Your task:
Repeat the listing word for word. No pictures belong in the copy.

Raw data:
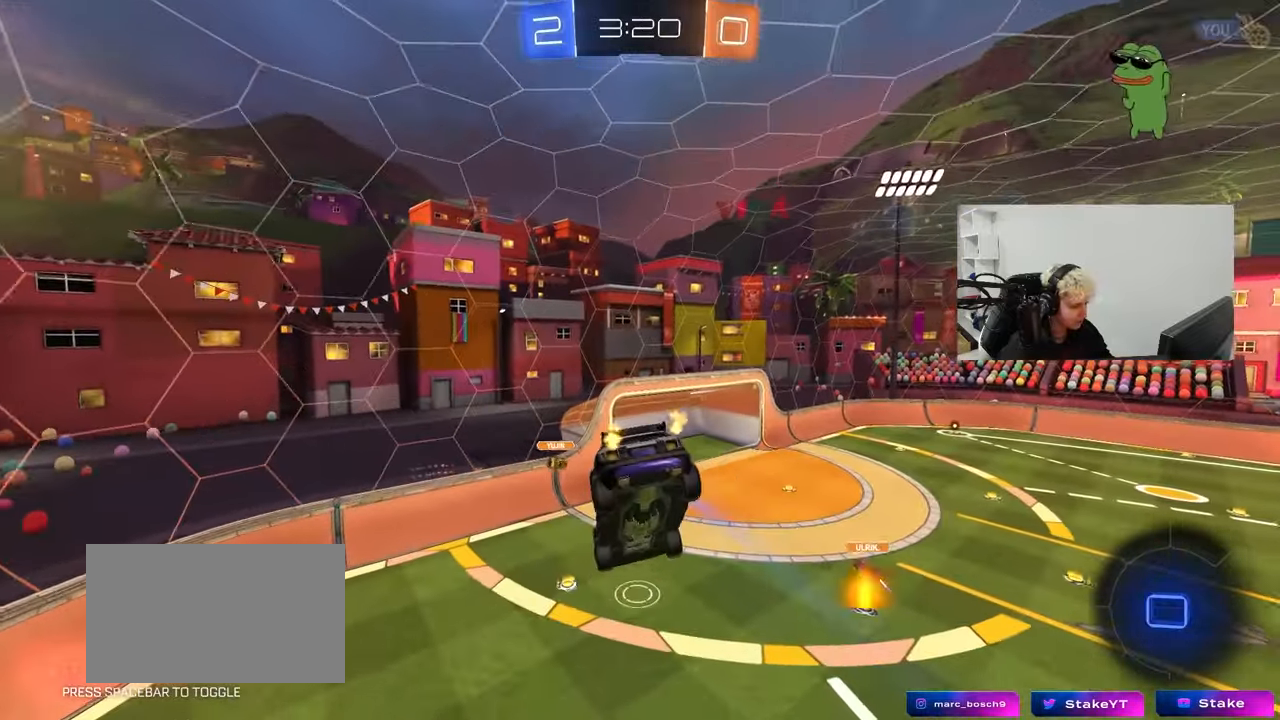
{"keys": ["d", "s"], "mouse": [], "mouse_move": "up-right", "events": [[50, "a", "down"], [83, "s", "down"], [267, "a", "up"], [267, "s", "up"], [417, "s", "down"], [467, "d", "down"]]}
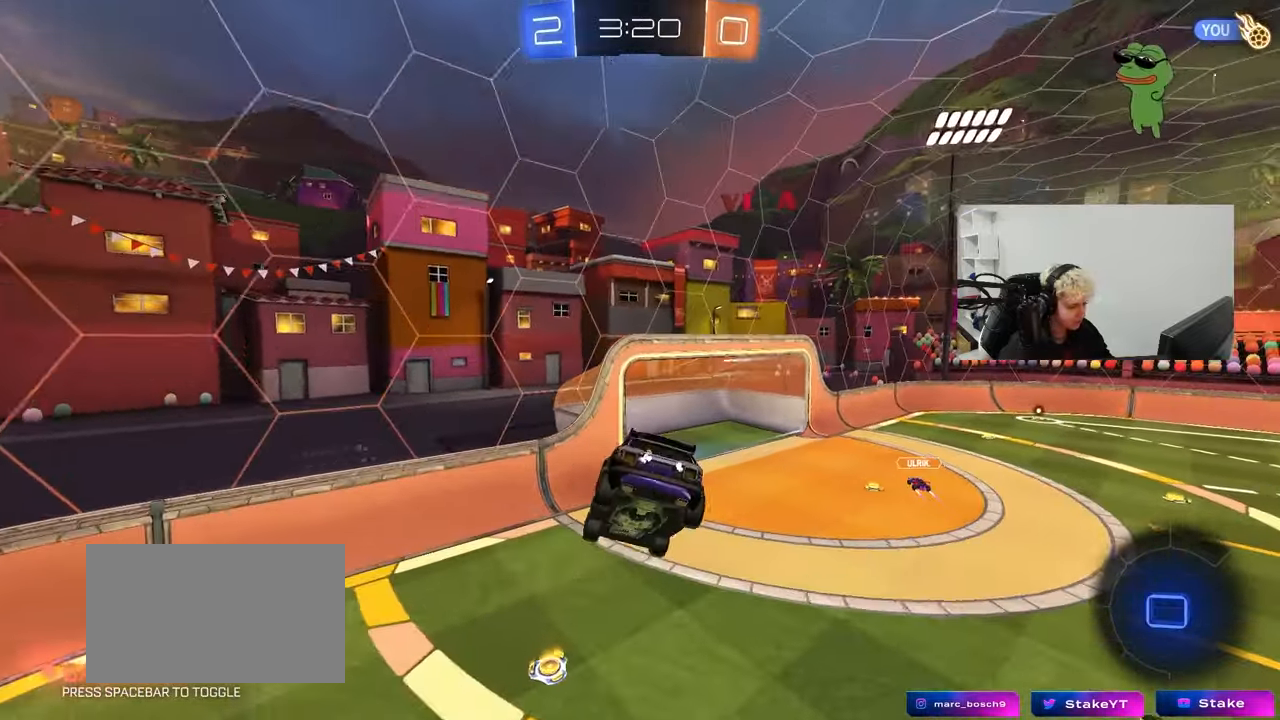
{"keys": ["d", "w"], "mouse": [], "mouse_move": "down-left", "events": [[17, "a", "down"], [17, "d", "up"], [17, "shift", "down"], [50, "a", "up"], [50, "s", "up"], [100, "shift", "up"], [300, "d", "down"], [483, "w", "down"]]}
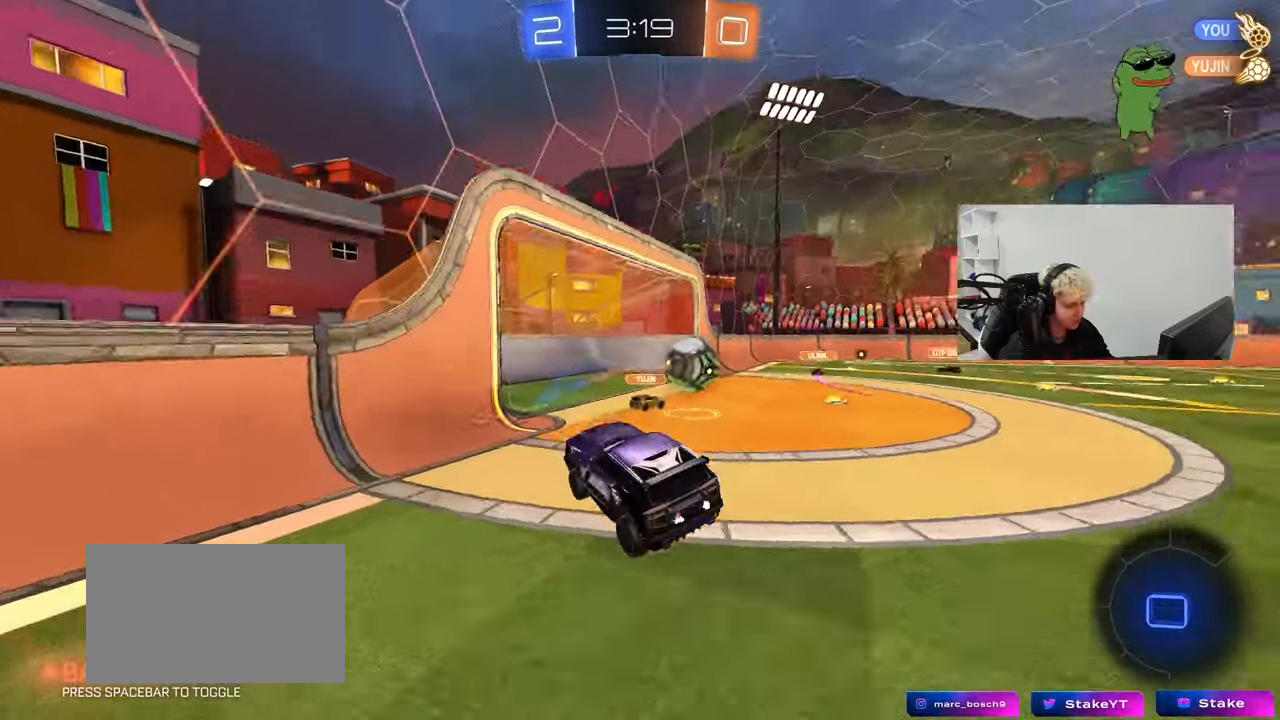
{"keys": ["d", "w"], "mouse": [], "mouse_move": "still", "events": []}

Written answer:
{"keys": ["d", "s"], "mouse": [], "mouse_move": "up-right", "events": [[50, "a", "down"], [83, "s", "down"], [267, "a", "up"], [267, "s", "up"], [417, "s", "down"], [467, "d", "down"]]}
{"keys": ["d", "w"], "mouse": [], "mouse_move": "down-left", "events": [[17, "a", "down"], [17, "d", "up"], [17, "shift", "down"], [50, "a", "up"], [50, "s", "up"], [100, "shift", "up"], [300, "d", "down"], [483, "w", "down"]]}
{"keys": ["d", "w"], "mouse": [], "mouse_move": "still", "events": []}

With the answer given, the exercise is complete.